On the first day, a huge wooden pole is erected in front of the Ancient Royal Hanuman Dhoka Palace. The pole is carefully selected and cut in the Nala forest of Kavre district. A flag of Lord Indra is tied at its top. A young male goat is sacrificed to the forest deity before bringing the pole to carve. The giant mask of Aakash Bhairab is brought out in open for three days which otherwise remains locked out in caged bar throughout the year. Local Newari ethinic groups pour home brewed beer into the mouth of Bhairab for which people later compete to get a sip. Classical dancers also gather around the courtyard of Hanuman Dhoka Durbar Square wearing different traditional costume and mask and dance to celebrate the visit of God Indra.

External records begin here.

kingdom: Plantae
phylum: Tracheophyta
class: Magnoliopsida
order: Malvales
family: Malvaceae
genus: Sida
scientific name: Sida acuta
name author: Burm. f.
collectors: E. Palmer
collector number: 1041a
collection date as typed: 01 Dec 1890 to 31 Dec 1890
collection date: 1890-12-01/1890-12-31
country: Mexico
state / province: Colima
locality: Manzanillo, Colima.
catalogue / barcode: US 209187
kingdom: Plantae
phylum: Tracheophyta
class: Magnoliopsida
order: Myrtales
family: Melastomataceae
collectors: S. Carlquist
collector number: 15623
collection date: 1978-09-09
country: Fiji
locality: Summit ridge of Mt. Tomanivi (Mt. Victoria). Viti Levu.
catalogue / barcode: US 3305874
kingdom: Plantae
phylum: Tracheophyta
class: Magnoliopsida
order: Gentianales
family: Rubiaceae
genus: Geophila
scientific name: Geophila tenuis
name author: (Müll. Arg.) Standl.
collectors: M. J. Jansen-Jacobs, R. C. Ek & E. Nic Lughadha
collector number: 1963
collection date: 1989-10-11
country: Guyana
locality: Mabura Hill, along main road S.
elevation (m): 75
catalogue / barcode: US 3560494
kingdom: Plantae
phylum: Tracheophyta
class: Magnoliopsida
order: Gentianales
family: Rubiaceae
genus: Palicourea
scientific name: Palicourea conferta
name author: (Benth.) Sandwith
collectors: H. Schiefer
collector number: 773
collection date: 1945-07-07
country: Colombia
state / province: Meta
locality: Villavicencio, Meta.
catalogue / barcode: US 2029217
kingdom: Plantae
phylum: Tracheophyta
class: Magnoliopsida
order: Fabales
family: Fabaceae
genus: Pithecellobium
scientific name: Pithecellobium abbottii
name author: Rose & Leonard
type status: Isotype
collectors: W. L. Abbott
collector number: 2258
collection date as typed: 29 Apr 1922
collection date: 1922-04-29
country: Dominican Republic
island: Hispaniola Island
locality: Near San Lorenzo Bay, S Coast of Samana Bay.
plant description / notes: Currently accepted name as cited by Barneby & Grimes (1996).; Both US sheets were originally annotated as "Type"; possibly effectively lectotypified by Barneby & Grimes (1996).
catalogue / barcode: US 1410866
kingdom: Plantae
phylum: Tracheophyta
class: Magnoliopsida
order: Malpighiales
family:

It is said that very long ago, lord Indra came to earth dressing like a farmer.
He wanted to take the Parijaat flower for his mother for her Puja. He found the flower but was caught by the owner of the land. The people tied his hands with rope and put him in display in the town square of Maru in Kathmandu. Indra’s mother was worried about him. When he did not return for a long time, she came looking for him. When the people realized whom they have captured, they immediately released him and apologized. Indra’s mother promised to give rainfall for the cultivating good crops and left with her son. This story is presented through the processions, dances and music every year during the eight day celebration of Indra Jatra. Also, the image of Lord Indra in captivity is displayed during the festival.
One of the major events of the Indra Jatra is the Kumari Jatra or Kumari festival that occurs on the third and fourth day. During these days, the three-tiered chariot or the Rath of Living Goddess Kumari is taken around Kathmandu. Also the chariot of Ganesh and Bhairav (Kumar) accompany Kumari’s. According to the Hindu beliefs, Ganesha, who has the head of a white elephant, is son of Shiva and Parvati and Bhairav is another form of Shiva himself.
The festival is celebrated with songs, masked dances and religious chants. Dasha Avatara masked dance shows the ten incarnations of Lord Vishnu. The head of the state comes to take the blessing of the Living Goddess on this day. On the last day, the long wooden pole is lowered with religious ceremonies, animal sacrifices and ritual gestures.